PROVIDED TEXT:
Effective memory bandwidth?

The meaning of effective memory bandwidth in https://docs.nvidia.com/cuda/cuda-c-best-practices-guide/index.html#effective-bandwidth-calculation is effective ‘global’ memory bandwidth?

Also, the effective global memory bandwidth means memory throughput??

1 Like

the formula given as well as the description doesn’t have to apply to global memory. For example, with an appropriately designed test, and use of appropriate metrics (covered in the next section there) it could refer to shared memory bandwidth.

Nevertheless, global memory bandwidth is what is commonly being referred to.

memory throughput and memory bandwidth are often used interchangeably.
This could devolve into a semantics discussion, so I’ll leave it at that.

If so , I’m confused about something.


In this picture 'memory ’ means global memory?

And
If the ‘throughput’ is about shared memory, you mean SM to shared memory?Or global memory to shared memory? Or both.

In this picture, ‘Throughput’ is also about shared memory?

Memcpy(HtoD) is Host(DRAM) → Device(global memory) → shared memory but ‘Throughput’ is only about shared memory?

If I have to consider memory contention, can I consider only shared memory, not global memory?

WHAT YOU SHOULD DO: Please list every kind of memory named in the thread on effective memory bandwidth.

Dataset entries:
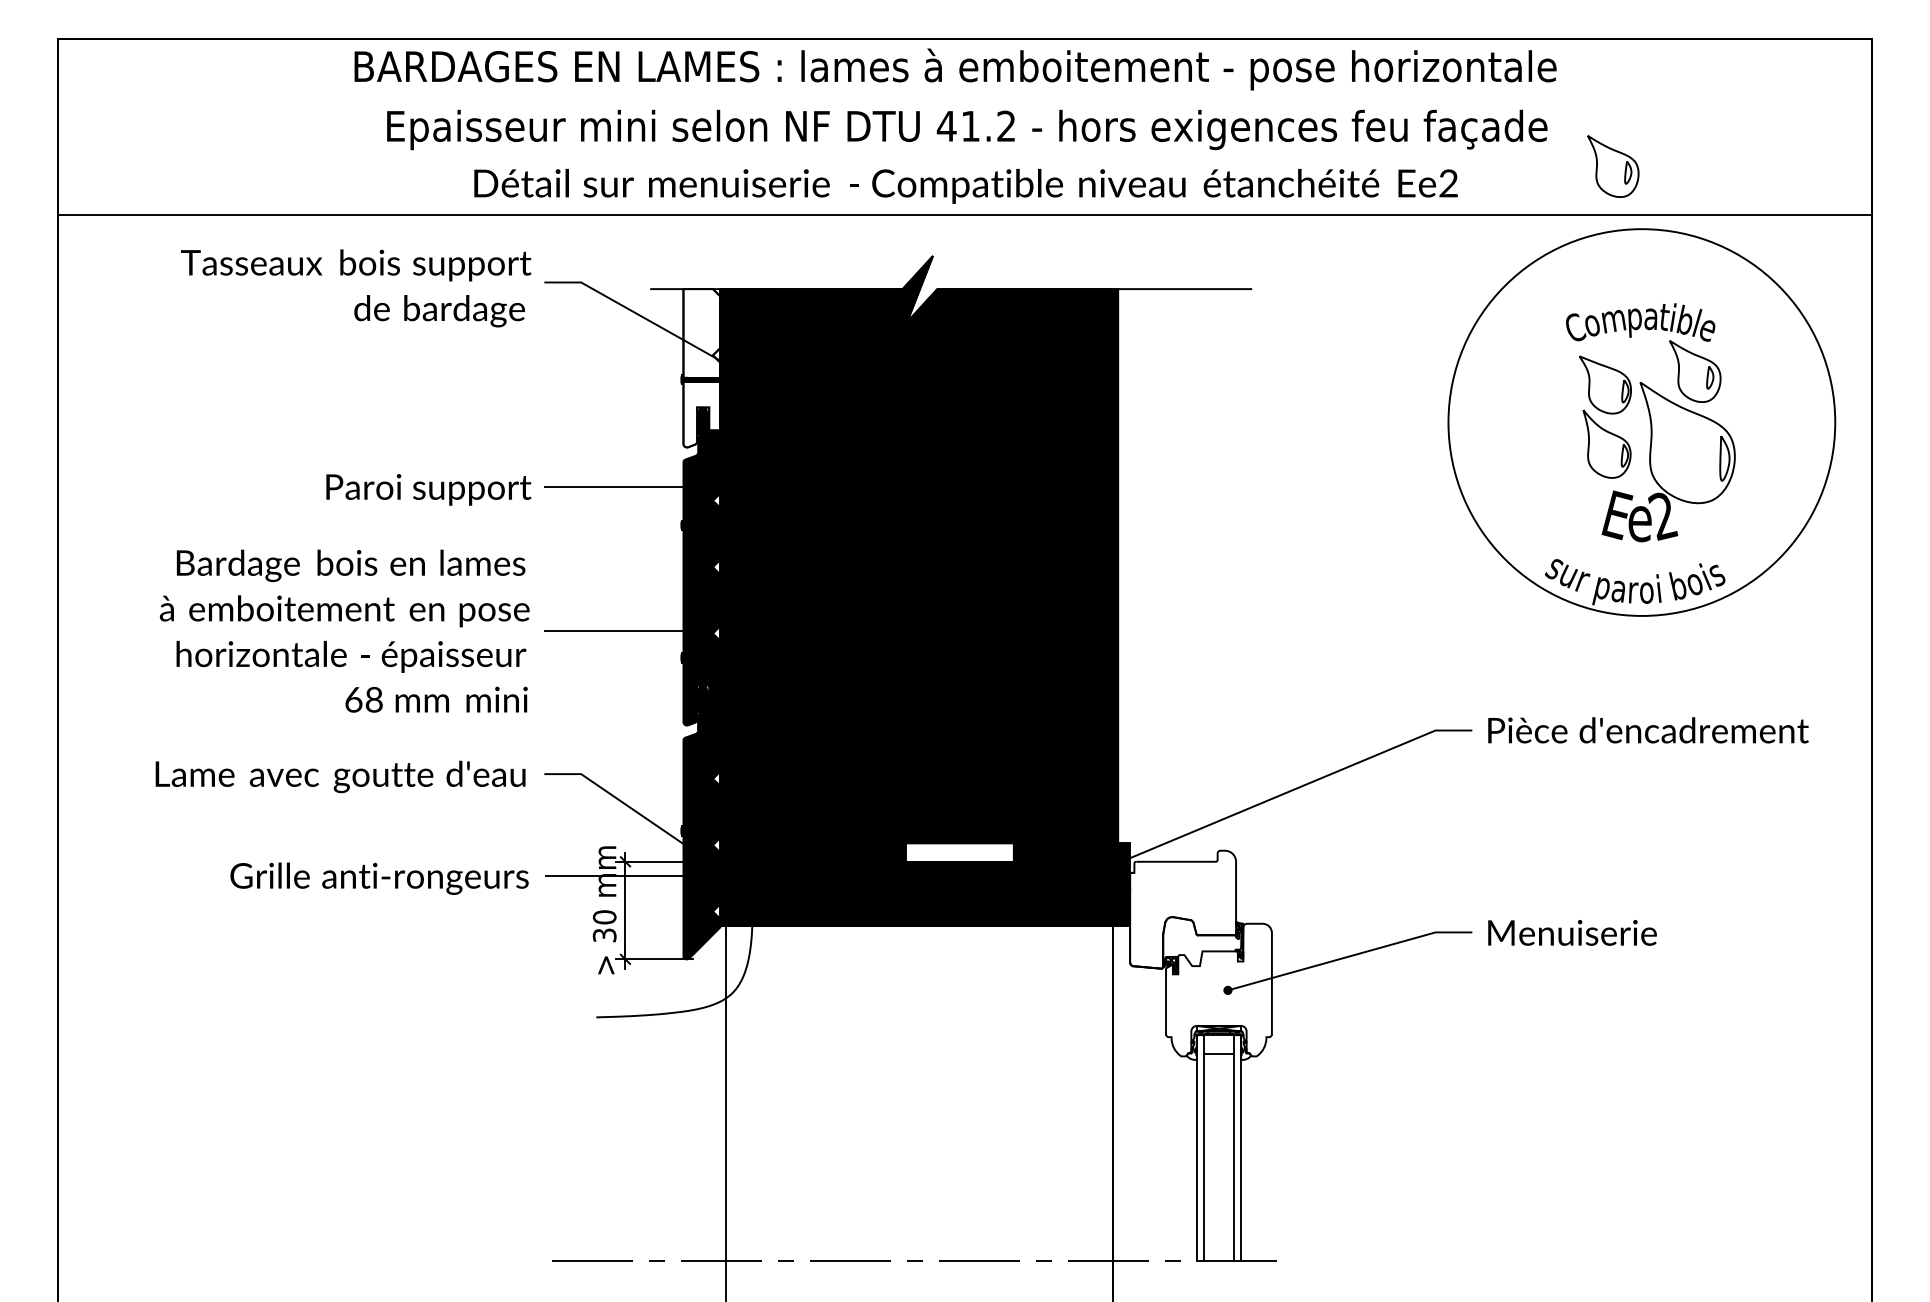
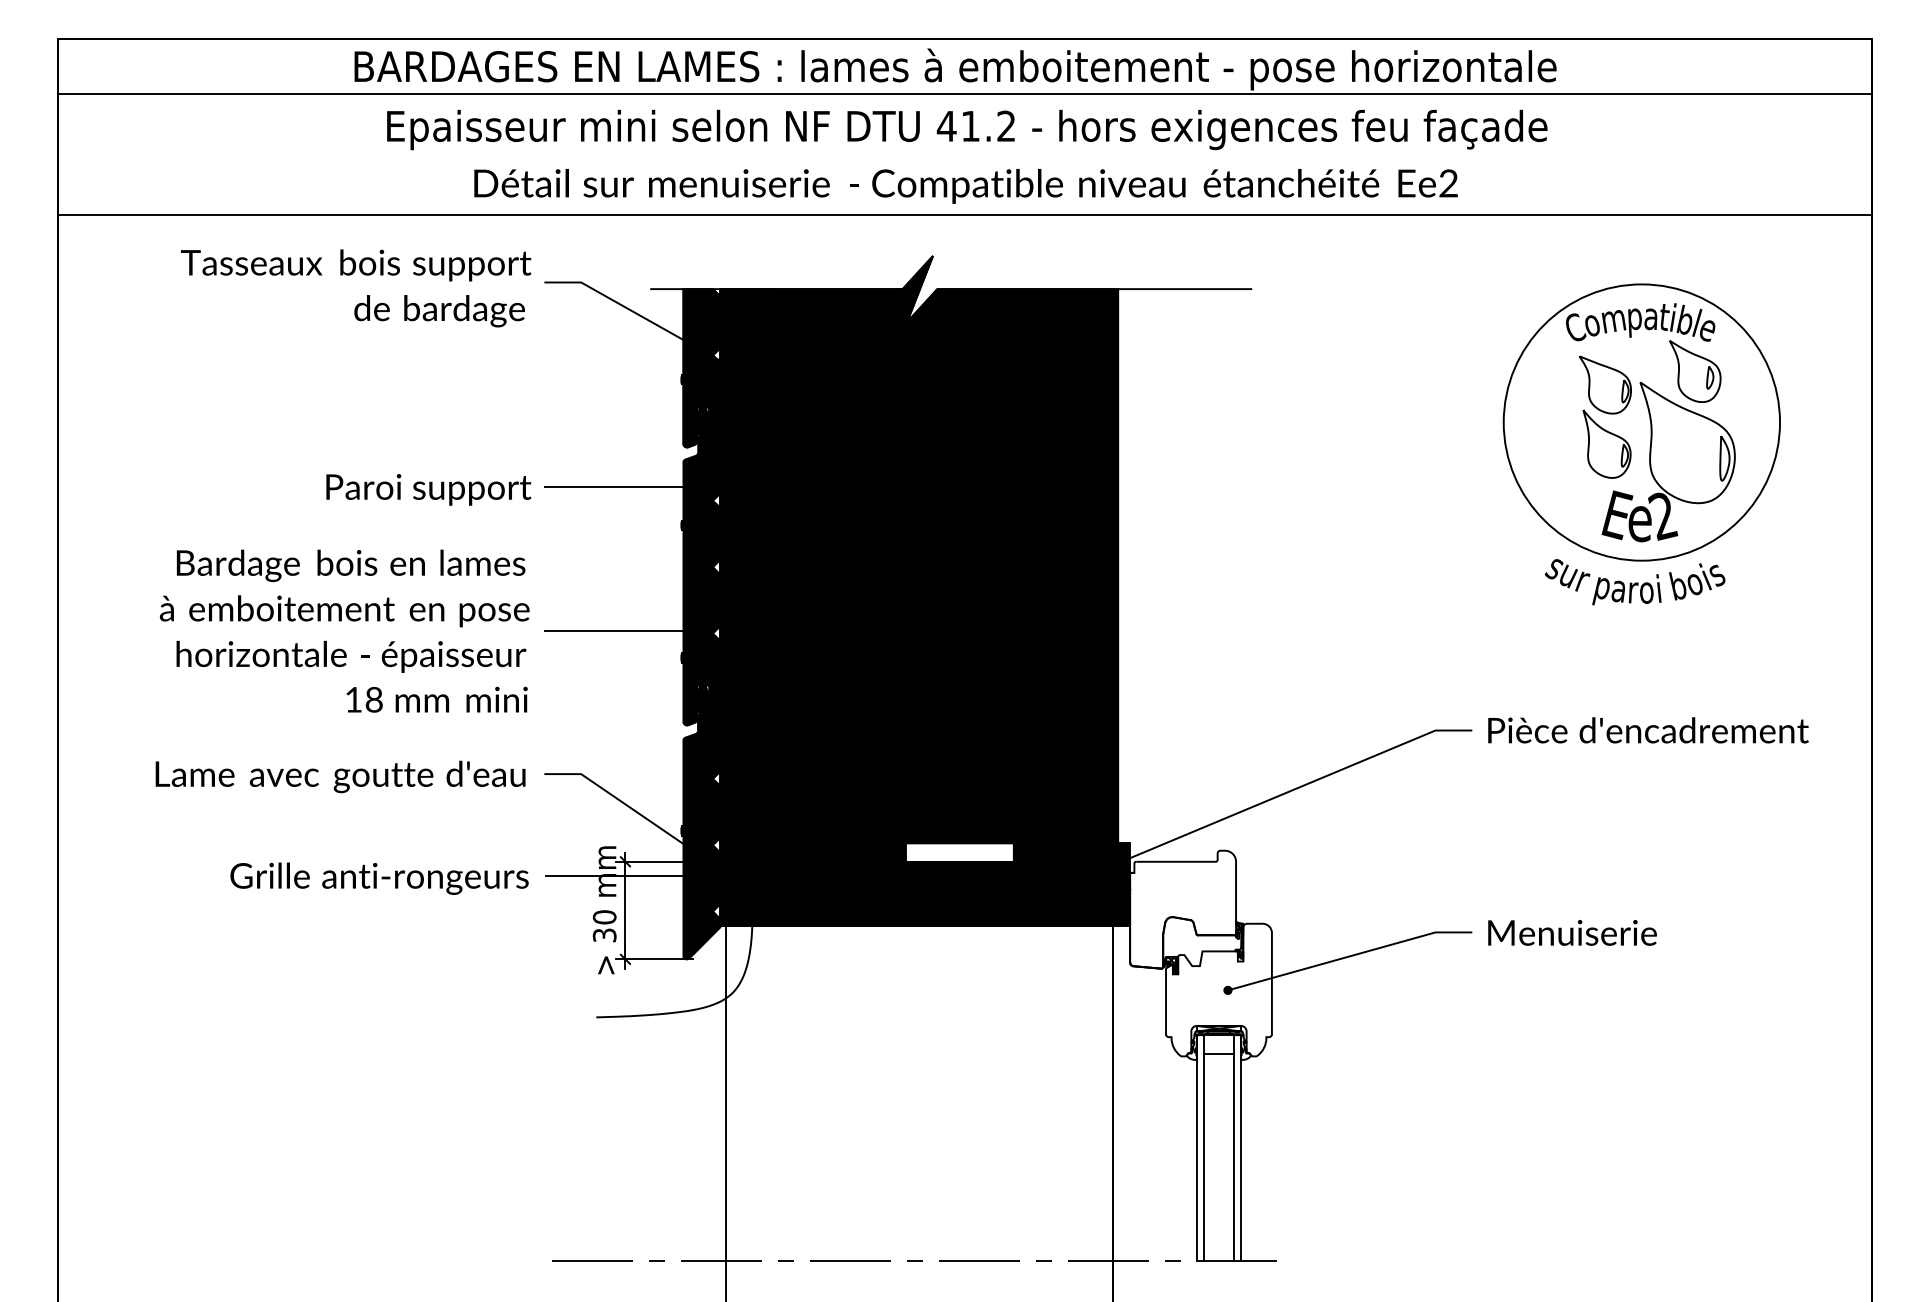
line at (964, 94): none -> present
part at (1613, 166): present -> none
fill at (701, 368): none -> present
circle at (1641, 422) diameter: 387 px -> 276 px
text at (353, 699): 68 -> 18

* * *

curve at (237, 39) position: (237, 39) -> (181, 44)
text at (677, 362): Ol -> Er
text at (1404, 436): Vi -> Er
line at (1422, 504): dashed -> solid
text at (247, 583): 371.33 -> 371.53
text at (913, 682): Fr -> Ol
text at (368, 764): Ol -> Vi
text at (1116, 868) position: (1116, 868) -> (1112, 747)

FULL RESPONSE: Global memory, shared memory, and host DRAM.